Mauro Santayana
Hoje, em Londres, estará pairando sobre a reunião do G-20, com sua barba, cabelos longos, leve e sarcástico sorriso, o espírito de Karl Marx. Provavelmente o acompanharão, além de Engels e Andrew Jackson, fantasmas mais antigos, como os de Babeuf e Sieyiès. Ontem e anteontem, nas manifestações populares na City e diante do Palácio de Buckingham, poderiam estar presentes outras assombrações, como as de Girolamo Savanarola e do gladiador Spartacus.
Os principais líderes do mundo não irão negociar entre eles mesmos: terão que negociar com esses incômodos visionários da História, cujas ideias continuam vigentes. Mais uma vez a ordem de domínio tentará um acordo com o passado, porque, sem esse acordo, tudo pode ocorrer no presente. Como disse ontem Lula – depois de almoçar com Sarkozy – os líderes do G-20 não devem encontrar-se para marcar nova reunião. Tem razão. O próximo encontro pode ser tardio. A hora reclama decisões rápidas.

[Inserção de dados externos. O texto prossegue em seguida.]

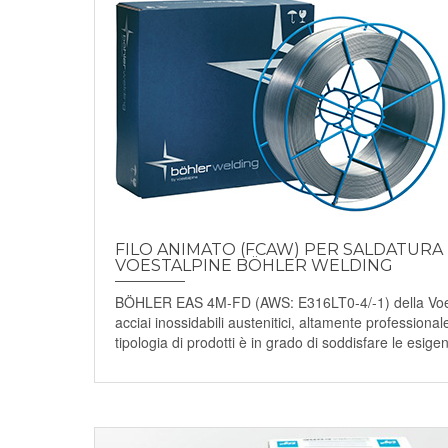
FILO ANIMATO (FCAW) PER SALDATURA DI
VOESTALPINE BÖHLER WELDING
BÖHLER EAS 4M-FD (AWS: E316LT0-4/-1) della Voesta
acciai inossidabili austenitici, altamente professional
tipologia di prodotti è in grado di soddisfare le esigen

Cúmplices da ladroagem, alguns economistas ameaçam com maior instabilidade do sistema, se o Estado voltar a regulamentar as atividades financeiras e econômicas. Defendem a permanência dos paraísos fiscais e a "liberdade de mercado", atribuindo a crise à conjuntura. Outros acenam com as ligeiras variações dos índices de produção industrial no mercado americano, em razão da ajuda do governo ao sistema financeiro e à indústria automobilística. São como os enfermeiros que tranquilizam os parentes, quando a febre do paciente se reduz em um ou dois graus, durante o processo de hipotermia que antecede o óbito. Não deixa, no entanto, de ser divertido ouvi-los, porque se referem a tudo, menos à roubalheira de seus empregadores e consulentes.

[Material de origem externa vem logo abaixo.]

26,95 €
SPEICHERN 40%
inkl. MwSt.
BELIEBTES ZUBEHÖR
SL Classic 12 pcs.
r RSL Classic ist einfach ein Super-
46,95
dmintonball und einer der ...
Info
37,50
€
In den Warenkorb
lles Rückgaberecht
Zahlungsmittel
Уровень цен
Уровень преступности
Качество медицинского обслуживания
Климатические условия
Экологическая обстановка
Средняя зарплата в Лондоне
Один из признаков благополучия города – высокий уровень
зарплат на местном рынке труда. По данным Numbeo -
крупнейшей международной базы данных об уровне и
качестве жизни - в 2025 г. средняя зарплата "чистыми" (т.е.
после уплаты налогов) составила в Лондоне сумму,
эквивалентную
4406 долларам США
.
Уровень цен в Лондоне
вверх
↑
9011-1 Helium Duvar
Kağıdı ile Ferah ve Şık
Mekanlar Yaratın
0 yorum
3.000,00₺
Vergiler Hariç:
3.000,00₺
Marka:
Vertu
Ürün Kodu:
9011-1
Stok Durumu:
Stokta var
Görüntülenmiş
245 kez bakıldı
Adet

Obama está contido pela resistência de Wall Street, mas a razão o aconselha a ir mais longe do que propõem os franceses e alemães. O problema surgiu em decorrência de uma crise ética mundial que se armou a partir da "deregulation" de Reagan. Os executivos dos bancos receberam cartas de privateers: não só eram autorizados a saquear, mediante as transações eletrônicas e o mercado derivativo, como lhes era permitido reocupar os refúgios dos piratas do século 17, com os paraísos fiscais antilhanos – e outros – menos expostos do que o valhacouto suíço.

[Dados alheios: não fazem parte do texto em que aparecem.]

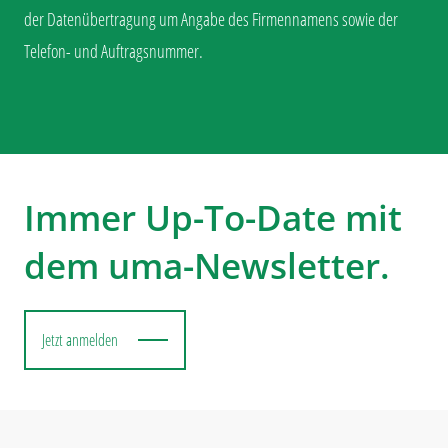
der Datenübertragung um Angabe des Firmennamens sowie der
Telefon- und Auftragsnummer.
Immer Up-To-Date mit
dem uma-Newsletter.
Jetzt anmelden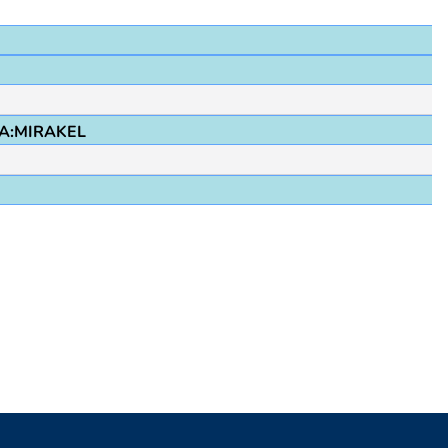
A:MIRAKEL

Os paraísos fiscais constituem o fulcro da crise. Conforme o eminente contabilista inglês Richard Murphy, o desmantelamento dessas tocas é absolutamente necessário. Não se trata de regulamentá-los, mas de impedir que existam, e continuem sonegando impostos. Murphy registrou em seu blog (www.taxresearch.org.uk/blog) a reação dos grandes empresários britânicos contra a posição de Brown sobre os paraísos fiscais. As grandes indústrias multinacionais também os utilizam para sonegar impostos e outros atos criminosos. Importante é a conclusão de todos, embora cautelosamente exposta por Obama: o problema é político e só pode ser resolvido pelo Estado. As manifestações de Londres e de outras cidades mostram que o sistema financeiro e o complexo industrial militar internacional serão compelidos a aceitar as novas regras. Eles dispõem do poder econômico e da força política dele derivada – mas os povos começam a entender que a supremacia do Estado não pode ser contestada pelas corporações apátridas.
A única forma de agir em defesa do povo e do Estado é fiscalizar os negócios, mediante exame contábil. Foi exatamente por pensar assim que Itamar quis nomear o professor Lopes de Sá para uma diretoria do Banco Central, e seus diretores se opuseram, com o apoio do Ministério da Fazenda. Entende-se: para Lopes de Sá, em recente entrevista, "não basta regulamentar os mercados financeiros. Grandes bancos e consultores, alteraram normas contabilísticas, produziram regulamentos que os países adotaram como leis". Ele seria capaz de abrir a caixa-preta (até hoje fechada) daquela instituição.
Richard Murphy lembra a necessidade de um novo Glass-Steagal Act que, no início do governo Roosevelt, proibiu os bancos comerciais de atuarem como bancos de investimentos. No Brasil, importantes bancos comerciais são acionistas de grande parte das maiores empresas industriais e mercantis.